__What is expected__
From the entries below, please output exactly the lines starting at the one containing "in: RoundedRectangle(cornerRadius: 8))" and ending at the one containing "SwiftUI renders the", both included.

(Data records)

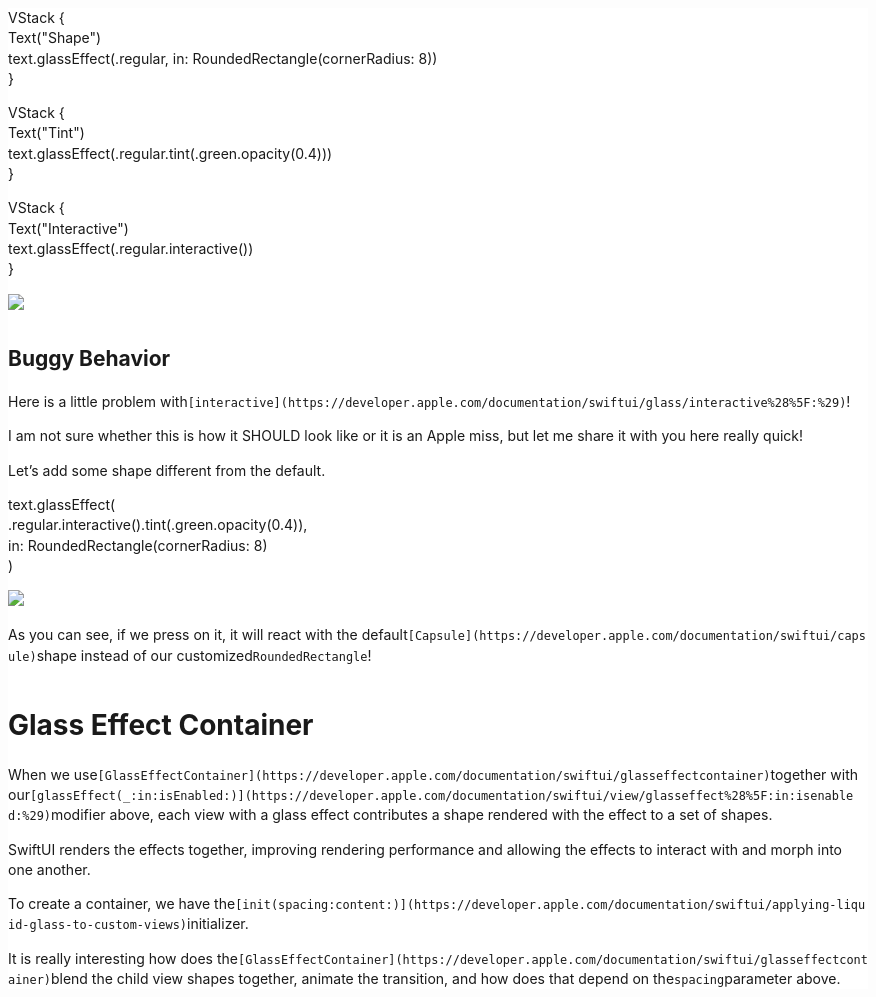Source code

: VStack {  
    Text("Shape")  
    text.glassEffect(.regular, in: RoundedRectangle(cornerRadius: 8))  
}  
  
VStack {  
    Text("Tint")  
    text.glassEffect(.regular.tint(.green.opacity(0.4)))  
}  
  
VStack {  
    Text("Interactive")  
    text.glassEffect(.regular.interactive())  
}

![](https://miro.medium.com/v2/resize:fit:526/1*yd6yZ2w_M2J79ZoYTWRiUA.gif) 

## Buggy Behavior

Here is a little problem with`[interactive](https://developer.apple.com/documentation/swiftui/glass/interactive%28%5F:%29)`!

I am not sure whether this is how it SHOULD look like or it is an Apple miss, but let me share it with you here really quick!

Let’s add some shape different from the default.

text.glassEffect(  
  .regular.interactive().tint(.green.opacity(0.4)),   
  in: RoundedRectangle(cornerRadius: 8)  
)

![](https://miro.medium.com/v2/resize:fit:396/1*hz8UGqUhBsf5_VVWLcxUcw.png) 

As you can see, if we press on it, it will react with the default`[Capsule](https://developer.apple.com/documentation/swiftui/capsule)`shape instead of our customized`RoundedRectangle`!

# Glass Effect Container

When we use`[GlassEffectContainer](https://developer.apple.com/documentation/swiftui/glasseffectcontainer)`together with our`[glassEffect(_:in:isEnabled:)](https://developer.apple.com/documentation/swiftui/view/glasseffect%28%5F:in:isenabled:%29)`modifier above, each view with a glass effect contributes a shape rendered with the effect to a set of shapes.

SwiftUI renders the effects together, improving rendering performance and allowing the effects to interact with and morph into one another.

To create a container, we have the`[init(spacing:content:)](https://developer.apple.com/documentation/swiftui/applying-liquid-glass-to-custom-views)`initializer.

It is really interesting how does the`[GlassEffectContainer](https://developer.apple.com/documentation/swiftui/glasseffectcontainer)`blend the child view shapes together, animate the transition, and how does that depend on the`spacing`parameter above.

__Exercise result__
    text.glassEffect(.regular, in: RoundedRectangle(cornerRadius: 8))  
}  
  
VStack {  
    Text("Tint")  
    text.glassEffect(.regular.tint(.green.opacity(0.4)))  
}  
  
VStack {  
    Text("Interactive")  
    text.glassEffect(.regular.interactive())  
}

![](https://miro.medium.com/v2/resize:fit:526/1*yd6yZ2w_M2J79ZoYTWRiUA.gif) 

## Buggy Behavior

Here is a little problem with`[interactive](https://developer.apple.com/documentation/swiftui/glass/interactive%28%5F:%29)`!

I am not sure whether this is how it SHOULD look like or it is an Apple miss, but let me share it with you here really quick!

Let’s add some shape different from the default.

text.glassEffect(  
  .regular.interactive().tint(.green.opacity(0.4)),   
  in: RoundedRectangle(cornerRadius: 8)  
)

![](https://miro.medium.com/v2/resize:fit:396/1*hz8UGqUhBsf5_VVWLcxUcw.png) 

As you can see, if we press on it, it will react with the default`[Capsule](https://developer.apple.com/documentation/swiftui/capsule)`shape instead of our customized`RoundedRectangle`!

# Glass Effect Container

When we use`[GlassEffectContainer](https://developer.apple.com/documentation/swiftui/glasseffectcontainer)`together with our`[glassEffect(_:in:isEnabled:)](https://developer.apple.com/documentation/swiftui/view/glasseffect%28%5F:in:isenabled:%29)`modifier above, each view with a glass effect contributes a shape rendered with the effect to a set of shapes.

SwiftUI renders the effects together, improving rendering performance and allowing the effects to interact with and morph into one another.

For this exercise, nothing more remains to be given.